Look through the listing below and work out how many of its lines hold the word "wrist". Give only the number.

-*-

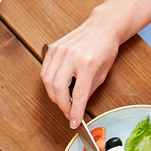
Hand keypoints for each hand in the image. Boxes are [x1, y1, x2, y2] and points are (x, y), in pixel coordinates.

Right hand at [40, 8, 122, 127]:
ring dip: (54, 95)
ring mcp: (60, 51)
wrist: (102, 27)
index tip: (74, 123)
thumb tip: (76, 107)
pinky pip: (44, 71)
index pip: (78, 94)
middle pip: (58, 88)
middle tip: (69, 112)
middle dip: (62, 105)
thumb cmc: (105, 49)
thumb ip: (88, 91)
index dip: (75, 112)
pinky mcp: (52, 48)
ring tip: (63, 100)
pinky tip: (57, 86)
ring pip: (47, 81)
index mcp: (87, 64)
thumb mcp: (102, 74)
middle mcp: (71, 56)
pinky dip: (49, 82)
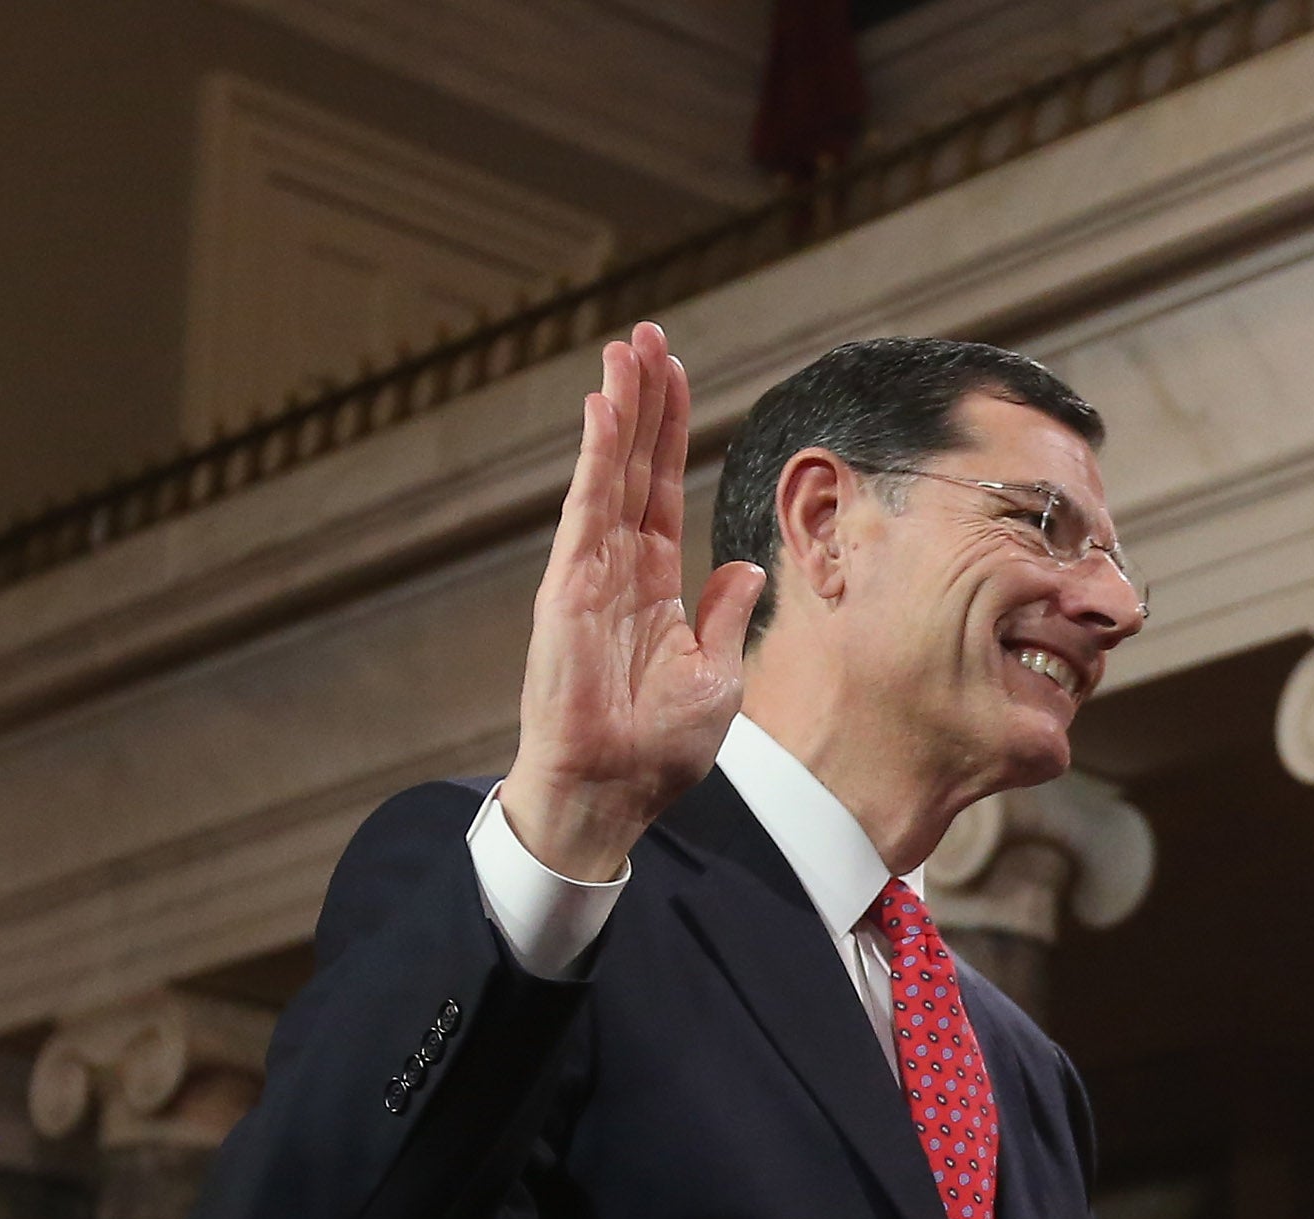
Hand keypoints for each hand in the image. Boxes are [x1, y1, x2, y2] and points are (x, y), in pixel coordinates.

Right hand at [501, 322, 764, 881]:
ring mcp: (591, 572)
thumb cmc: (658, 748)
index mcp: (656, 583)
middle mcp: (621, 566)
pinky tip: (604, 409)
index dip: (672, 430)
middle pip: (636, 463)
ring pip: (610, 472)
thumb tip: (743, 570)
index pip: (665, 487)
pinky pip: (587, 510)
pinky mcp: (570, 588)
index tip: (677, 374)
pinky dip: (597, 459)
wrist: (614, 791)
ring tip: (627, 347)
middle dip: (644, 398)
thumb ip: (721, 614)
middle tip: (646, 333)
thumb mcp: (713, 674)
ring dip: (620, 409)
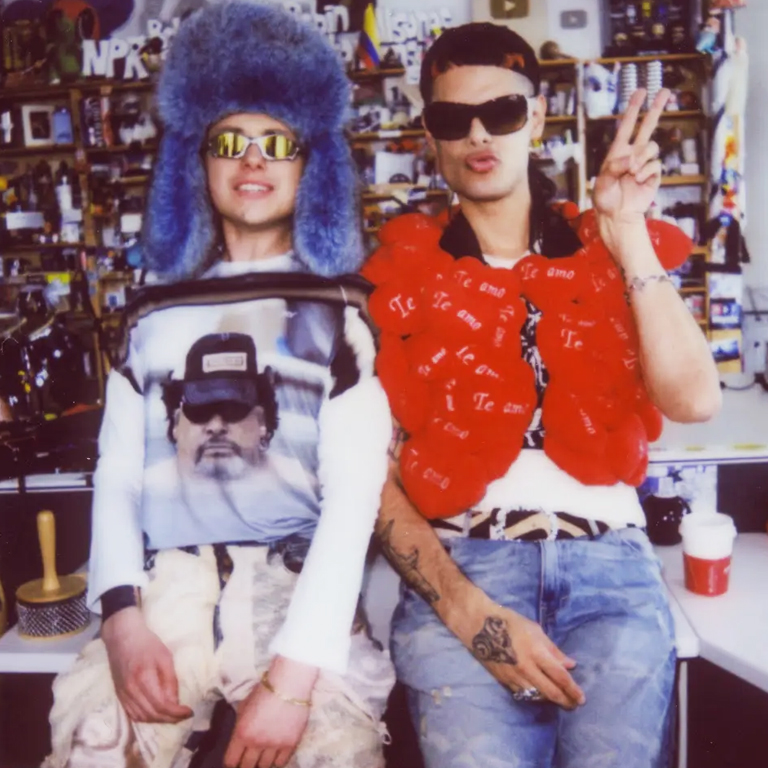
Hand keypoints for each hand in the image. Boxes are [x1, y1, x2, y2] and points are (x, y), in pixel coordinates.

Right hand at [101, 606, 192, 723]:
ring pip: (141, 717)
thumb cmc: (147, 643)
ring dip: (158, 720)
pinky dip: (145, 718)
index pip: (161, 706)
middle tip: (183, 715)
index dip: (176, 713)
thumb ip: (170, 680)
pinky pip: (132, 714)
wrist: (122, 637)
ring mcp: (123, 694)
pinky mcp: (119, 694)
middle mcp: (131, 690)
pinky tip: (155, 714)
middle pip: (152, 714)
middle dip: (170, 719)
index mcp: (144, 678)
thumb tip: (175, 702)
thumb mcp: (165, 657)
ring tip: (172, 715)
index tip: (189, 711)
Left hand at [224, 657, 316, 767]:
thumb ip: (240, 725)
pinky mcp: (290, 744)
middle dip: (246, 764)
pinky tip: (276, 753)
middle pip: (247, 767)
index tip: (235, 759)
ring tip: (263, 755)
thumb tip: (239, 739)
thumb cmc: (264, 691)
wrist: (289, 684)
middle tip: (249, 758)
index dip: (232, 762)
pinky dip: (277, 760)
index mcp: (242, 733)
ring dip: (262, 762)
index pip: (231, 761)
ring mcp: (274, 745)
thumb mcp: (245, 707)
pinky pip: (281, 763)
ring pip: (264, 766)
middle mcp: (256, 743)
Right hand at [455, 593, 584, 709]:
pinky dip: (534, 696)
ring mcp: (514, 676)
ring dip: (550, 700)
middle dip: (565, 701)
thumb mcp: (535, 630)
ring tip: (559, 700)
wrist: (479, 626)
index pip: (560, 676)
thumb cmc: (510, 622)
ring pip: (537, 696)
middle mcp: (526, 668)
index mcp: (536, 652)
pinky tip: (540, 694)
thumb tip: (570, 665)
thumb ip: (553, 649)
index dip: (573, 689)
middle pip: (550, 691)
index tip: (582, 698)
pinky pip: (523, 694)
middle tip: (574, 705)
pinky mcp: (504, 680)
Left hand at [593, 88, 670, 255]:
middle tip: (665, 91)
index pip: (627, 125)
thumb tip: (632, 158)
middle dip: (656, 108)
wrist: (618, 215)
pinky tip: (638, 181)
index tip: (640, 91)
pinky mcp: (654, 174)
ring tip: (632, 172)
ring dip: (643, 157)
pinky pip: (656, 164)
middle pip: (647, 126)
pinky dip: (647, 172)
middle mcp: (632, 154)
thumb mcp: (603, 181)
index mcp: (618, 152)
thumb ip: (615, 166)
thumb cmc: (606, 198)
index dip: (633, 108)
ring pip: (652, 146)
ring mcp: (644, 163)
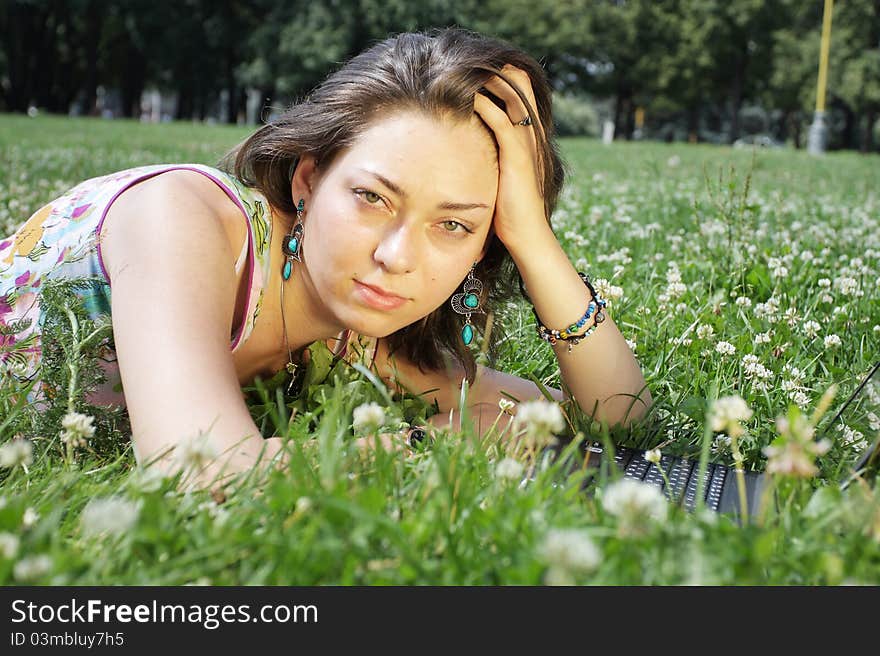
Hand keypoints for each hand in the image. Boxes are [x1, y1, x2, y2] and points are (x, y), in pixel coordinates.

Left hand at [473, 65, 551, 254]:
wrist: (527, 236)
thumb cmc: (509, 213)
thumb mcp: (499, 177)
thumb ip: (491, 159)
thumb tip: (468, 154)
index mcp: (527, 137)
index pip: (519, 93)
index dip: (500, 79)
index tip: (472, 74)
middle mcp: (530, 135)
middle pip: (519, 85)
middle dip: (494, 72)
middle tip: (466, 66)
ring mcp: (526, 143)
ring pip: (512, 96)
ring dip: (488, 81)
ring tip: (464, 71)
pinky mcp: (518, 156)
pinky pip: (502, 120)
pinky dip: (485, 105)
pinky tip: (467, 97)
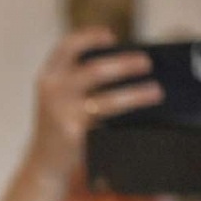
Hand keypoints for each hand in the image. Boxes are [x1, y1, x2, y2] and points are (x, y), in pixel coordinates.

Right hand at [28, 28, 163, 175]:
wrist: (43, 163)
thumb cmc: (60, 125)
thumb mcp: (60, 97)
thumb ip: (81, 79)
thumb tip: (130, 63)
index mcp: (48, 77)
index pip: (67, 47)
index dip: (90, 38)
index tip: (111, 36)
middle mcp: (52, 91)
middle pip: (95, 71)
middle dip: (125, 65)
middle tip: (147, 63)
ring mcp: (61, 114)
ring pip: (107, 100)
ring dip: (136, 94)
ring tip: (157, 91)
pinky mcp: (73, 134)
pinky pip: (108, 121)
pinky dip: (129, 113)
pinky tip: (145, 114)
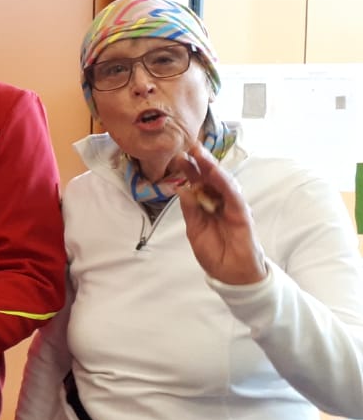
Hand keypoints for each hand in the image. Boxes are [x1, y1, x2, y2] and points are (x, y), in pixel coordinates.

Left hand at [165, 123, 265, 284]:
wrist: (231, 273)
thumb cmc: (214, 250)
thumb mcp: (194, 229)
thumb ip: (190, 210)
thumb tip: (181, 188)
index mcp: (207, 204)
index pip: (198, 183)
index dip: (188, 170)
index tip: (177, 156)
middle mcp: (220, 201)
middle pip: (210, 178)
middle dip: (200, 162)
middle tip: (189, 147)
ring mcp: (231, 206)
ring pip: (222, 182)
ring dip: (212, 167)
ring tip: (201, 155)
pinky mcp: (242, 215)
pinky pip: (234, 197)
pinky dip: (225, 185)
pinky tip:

-*-

TASK ANSWER - 9